### Records for the task
================
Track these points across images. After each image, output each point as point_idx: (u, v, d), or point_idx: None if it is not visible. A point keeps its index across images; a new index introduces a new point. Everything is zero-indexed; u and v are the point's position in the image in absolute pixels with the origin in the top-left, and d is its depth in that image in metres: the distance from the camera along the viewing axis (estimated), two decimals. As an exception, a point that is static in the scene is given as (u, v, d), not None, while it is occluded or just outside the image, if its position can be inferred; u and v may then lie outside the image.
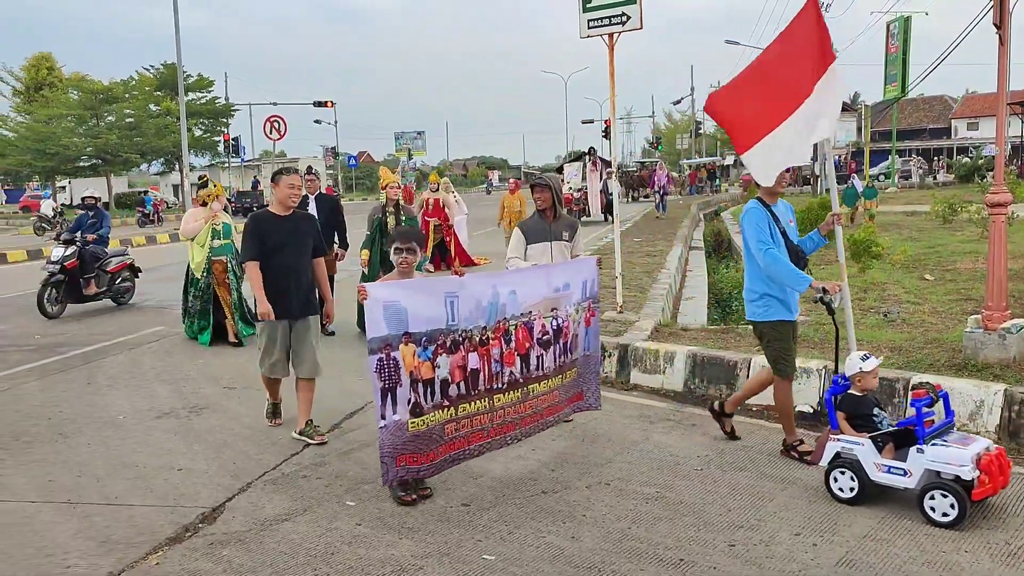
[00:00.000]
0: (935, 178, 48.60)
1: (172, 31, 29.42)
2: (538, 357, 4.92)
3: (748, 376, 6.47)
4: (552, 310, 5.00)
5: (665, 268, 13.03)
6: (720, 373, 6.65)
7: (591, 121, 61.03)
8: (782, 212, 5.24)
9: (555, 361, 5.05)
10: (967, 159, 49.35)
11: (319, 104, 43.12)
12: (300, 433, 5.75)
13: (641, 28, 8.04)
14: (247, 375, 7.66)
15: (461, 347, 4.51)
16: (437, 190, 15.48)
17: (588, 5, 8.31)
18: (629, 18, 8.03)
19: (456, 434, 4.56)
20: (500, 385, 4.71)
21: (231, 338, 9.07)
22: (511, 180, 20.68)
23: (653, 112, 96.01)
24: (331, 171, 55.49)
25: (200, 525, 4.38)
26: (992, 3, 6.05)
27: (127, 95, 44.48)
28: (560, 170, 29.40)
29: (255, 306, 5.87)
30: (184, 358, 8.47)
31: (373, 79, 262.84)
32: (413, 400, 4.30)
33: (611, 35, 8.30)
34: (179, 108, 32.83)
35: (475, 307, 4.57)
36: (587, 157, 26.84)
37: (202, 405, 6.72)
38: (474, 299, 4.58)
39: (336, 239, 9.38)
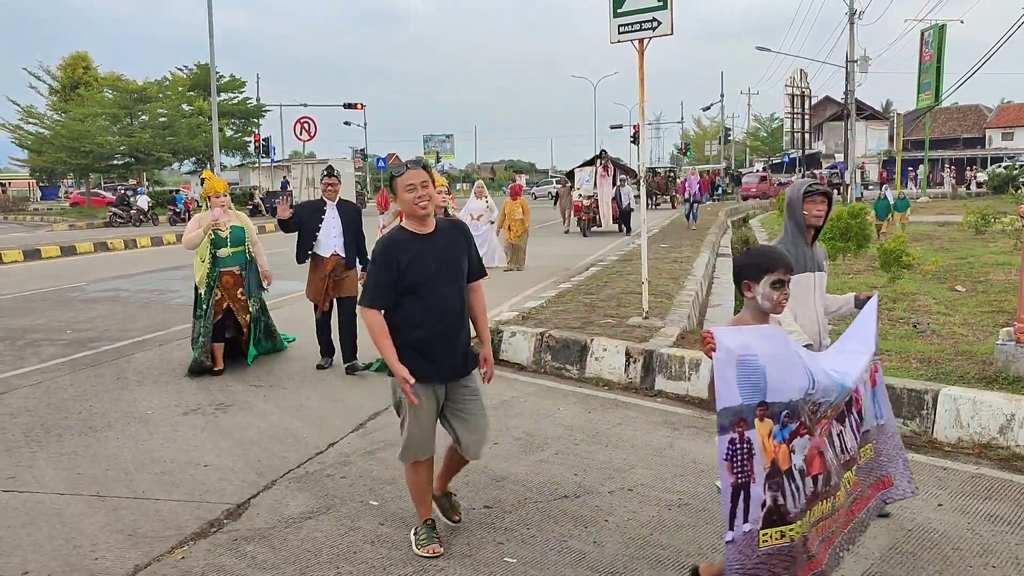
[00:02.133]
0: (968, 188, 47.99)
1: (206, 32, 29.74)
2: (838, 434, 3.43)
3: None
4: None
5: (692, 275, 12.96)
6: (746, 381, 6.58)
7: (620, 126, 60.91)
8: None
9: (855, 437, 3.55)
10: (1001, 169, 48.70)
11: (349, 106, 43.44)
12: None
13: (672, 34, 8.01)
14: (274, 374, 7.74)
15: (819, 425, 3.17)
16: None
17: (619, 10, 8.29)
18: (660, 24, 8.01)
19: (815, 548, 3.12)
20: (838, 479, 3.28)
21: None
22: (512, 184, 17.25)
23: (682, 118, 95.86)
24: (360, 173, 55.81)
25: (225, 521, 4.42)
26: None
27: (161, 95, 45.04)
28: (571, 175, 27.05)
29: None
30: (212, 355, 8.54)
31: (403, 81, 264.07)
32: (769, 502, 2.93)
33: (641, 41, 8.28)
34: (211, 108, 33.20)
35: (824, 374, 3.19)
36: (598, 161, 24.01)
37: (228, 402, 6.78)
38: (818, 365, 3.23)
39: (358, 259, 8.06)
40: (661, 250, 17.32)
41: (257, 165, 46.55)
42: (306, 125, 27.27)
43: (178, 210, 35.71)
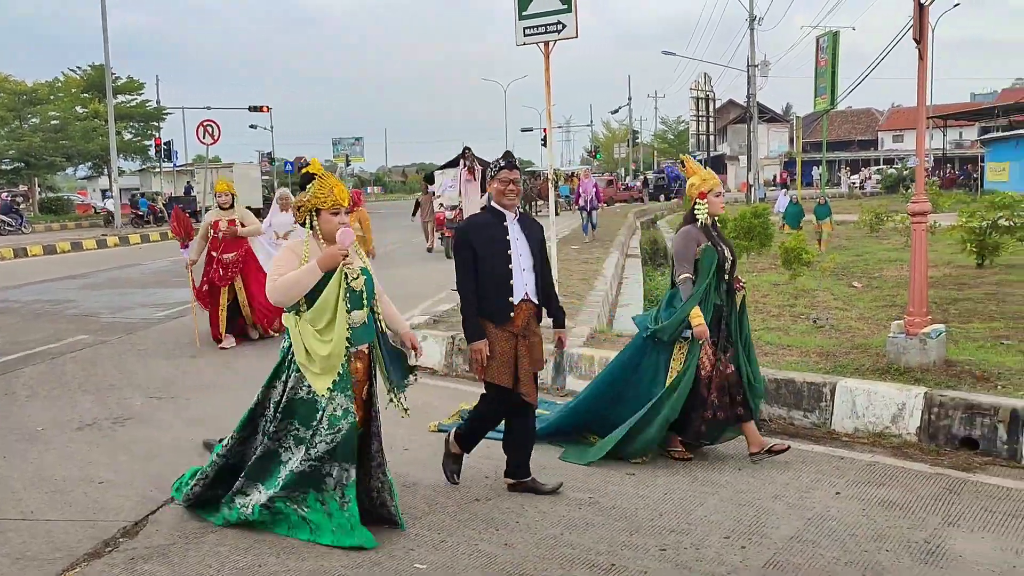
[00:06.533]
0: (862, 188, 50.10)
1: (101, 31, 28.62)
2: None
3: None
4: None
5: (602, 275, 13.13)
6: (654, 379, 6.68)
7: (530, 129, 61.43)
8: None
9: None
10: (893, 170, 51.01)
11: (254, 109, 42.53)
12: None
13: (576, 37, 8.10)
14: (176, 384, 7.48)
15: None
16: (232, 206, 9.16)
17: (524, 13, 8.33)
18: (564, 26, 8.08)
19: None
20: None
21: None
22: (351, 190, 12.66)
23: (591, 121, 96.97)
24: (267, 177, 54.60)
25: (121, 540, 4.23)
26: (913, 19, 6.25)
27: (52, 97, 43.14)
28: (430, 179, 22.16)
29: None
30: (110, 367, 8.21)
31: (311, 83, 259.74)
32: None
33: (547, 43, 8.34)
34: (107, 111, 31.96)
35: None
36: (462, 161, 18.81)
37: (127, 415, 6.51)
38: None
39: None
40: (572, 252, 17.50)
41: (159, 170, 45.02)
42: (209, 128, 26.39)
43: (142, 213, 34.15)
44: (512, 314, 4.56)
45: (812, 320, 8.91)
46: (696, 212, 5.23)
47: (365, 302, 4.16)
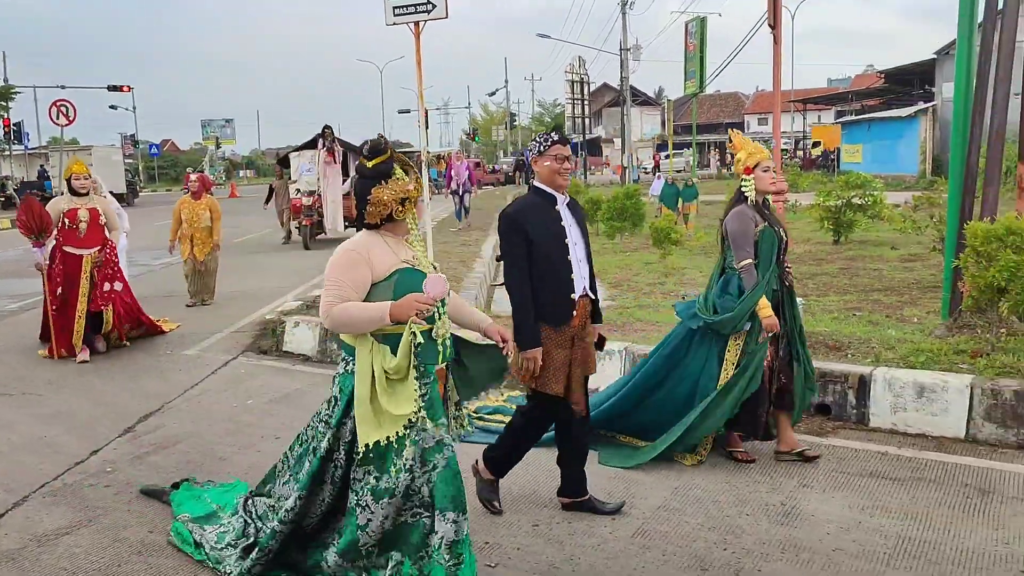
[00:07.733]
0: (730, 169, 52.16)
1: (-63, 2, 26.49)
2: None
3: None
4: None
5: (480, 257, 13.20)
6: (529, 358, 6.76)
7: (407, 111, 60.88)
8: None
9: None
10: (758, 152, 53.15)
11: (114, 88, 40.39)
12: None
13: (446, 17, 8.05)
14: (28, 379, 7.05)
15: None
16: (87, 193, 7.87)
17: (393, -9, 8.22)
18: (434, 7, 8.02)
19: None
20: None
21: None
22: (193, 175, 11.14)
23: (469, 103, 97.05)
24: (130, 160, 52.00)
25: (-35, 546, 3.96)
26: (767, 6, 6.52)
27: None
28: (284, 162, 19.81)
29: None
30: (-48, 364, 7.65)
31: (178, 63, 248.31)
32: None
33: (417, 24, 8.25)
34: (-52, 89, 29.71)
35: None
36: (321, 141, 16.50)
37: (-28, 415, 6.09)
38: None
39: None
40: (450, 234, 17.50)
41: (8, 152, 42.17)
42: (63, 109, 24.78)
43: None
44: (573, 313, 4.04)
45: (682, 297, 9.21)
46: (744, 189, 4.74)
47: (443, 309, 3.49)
================
### Task to complete
Each record above should be restated word for word. The pictures should not appear.

### Worked solution
Track these points across images. After each image, output each point as point_idx: (u, v, d), or point_idx: None if it is not visible. A point keeps its index across images; a new index introduces a new point. Everything is zero-indexed; u and v are the point's position in the image in absolute pixels with the origin in the top-left, and d is its depth in that image in metres: the distance from the camera along the viewing axis (estimated), two decimals. As an exception, a point that is static in the scene is given as (u, v, d), not None, while it is occluded or just outside the image, if its position can be inferred; u and v may then lie outside the image.
[00:00.000]
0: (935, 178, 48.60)
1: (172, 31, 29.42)
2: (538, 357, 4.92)
3: (748, 376, 6.47)
4: (552, 310, 5.00)
5: (665, 268, 13.03)
6: (720, 373, 6.65)
7: (591, 121, 61.03)
8: (782, 212, 5.24)
9: (555, 361, 5.05)
10: (967, 159, 49.35)
11: (319, 104, 43.12)
12: (300, 433, 5.75)
13: (641, 28, 8.04)
14: (247, 375, 7.66)
15: (461, 347, 4.51)
16: (437, 190, 15.48)
17: (588, 5, 8.31)
18: (629, 18, 8.03)
19: (456, 434, 4.56)
20: (500, 385, 4.71)
21: (231, 338, 9.07)
22: (511, 180, 20.68)
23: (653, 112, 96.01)
24: (331, 171, 55.49)
25: (200, 525, 4.38)
26: (992, 3, 6.05)
27: (127, 95, 44.48)
28: (560, 170, 29.40)
29: (255, 306, 5.87)
30: (184, 358, 8.47)
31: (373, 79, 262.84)
32: (413, 400, 4.30)
33: (611, 35, 8.30)
34: (179, 108, 32.83)
35: (475, 307, 4.57)
36: (587, 157, 26.84)
37: (202, 405, 6.72)
38: (474, 299, 4.58)
39: (336, 239, 9.38)
[00:02.133]
0: (968, 188, 47.99)
1: (206, 32, 29.74)
2: (838, 434, 3.43)
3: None
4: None
5: (692, 275, 12.96)
6: (746, 381, 6.58)
7: (620, 126, 60.91)
8: None
9: (855, 437, 3.55)
10: (1001, 169, 48.70)
11: (349, 106, 43.44)
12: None
13: (672, 34, 8.01)
14: (274, 374, 7.74)
15: (819, 425, 3.17)
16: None
17: (619, 10, 8.29)
18: (660, 24, 8.01)
19: (815, 548, 3.12)
20: (838, 479, 3.28)
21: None
22: (512, 184, 17.25)
23: (682, 118, 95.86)
24: (360, 173, 55.81)
25: (225, 521, 4.42)
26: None
27: (161, 95, 45.04)
28: (571, 175, 27.05)
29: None
30: (212, 355, 8.54)
31: (403, 81, 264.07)
32: (769, 502, 2.93)
33: (641, 41, 8.28)
34: (211, 108, 33.20)
35: (824, 374, 3.19)
36: (598, 161, 24.01)
37: (228, 402, 6.78)
38: (818, 365, 3.23)
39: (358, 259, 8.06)
40: (661, 250, 17.32)
41: (257, 165, 46.55)
42: (306, 125, 27.27)
43: (178, 210, 35.71)
[00:06.533]
0: (862, 188, 50.10)
1: (101, 31, 28.62)
2: None
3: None
4: None
5: (602, 275, 13.13)
6: (654, 379, 6.68)
7: (530, 129, 61.43)
8: None
9: None
10: (893, 170, 51.01)
11: (254, 109, 42.53)
12: None
13: (576, 37, 8.10)
14: (176, 384, 7.48)
15: None
16: (232, 206, 9.16)
17: (524, 13, 8.33)
18: (564, 26, 8.08)
19: None
20: None
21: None
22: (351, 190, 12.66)
23: (591, 121, 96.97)
24: (267, 177, 54.60)
25: (121, 540, 4.23)
26: (913, 19, 6.25)
27: (52, 97, 43.14)
28: (430, 179, 22.16)
29: None
30: (110, 367, 8.21)
31: (311, 83, 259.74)
32: None
33: (547, 43, 8.34)
34: (107, 111, 31.96)
35: None
36: (462, 161, 18.81)
37: (127, 415, 6.51)
38: None
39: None
40: (572, 252, 17.50)
41: (159, 170, 45.02)
42: (209, 128, 26.39)
43: (142, 213, 34.15)
44: (512, 314, 4.56)
45: (812, 320, 8.91)
46: (696, 212, 5.23)
47: (365, 302, 4.16)
[00:07.733]
0: (730, 169, 52.16)
1: (-63, 2, 26.49)
2: None
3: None
4: None
5: (480, 257, 13.20)
6: (529, 358, 6.76)
7: (407, 111, 60.88)
8: None
9: None
10: (758, 152, 53.15)
11: (114, 88, 40.39)
12: None
13: (446, 17, 8.05)
14: (28, 379, 7.05)
15: None
16: (87, 193, 7.87)
17: (393, -9, 8.22)
18: (434, 7, 8.02)
19: None
20: None
21: None
22: (193, 175, 11.14)
23: (469, 103, 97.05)
24: (130, 160, 52.00)
25: (-35, 546, 3.96)
26: (767, 6, 6.52)
27: None
28: (284, 162, 19.81)
29: None
30: (-48, 364, 7.65)
31: (178, 63, 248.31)
32: None
33: (417, 24, 8.25)
34: (-52, 89, 29.71)
35: None
36: (321, 141, 16.50)
37: (-28, 415, 6.09)
38: None
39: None
40: (450, 234, 17.50)
41: (8, 152, 42.17)
42: (63, 109, 24.78)
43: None
44: (573, 313, 4.04)
45: (682, 297, 9.21)
46: (744, 189, 4.74)
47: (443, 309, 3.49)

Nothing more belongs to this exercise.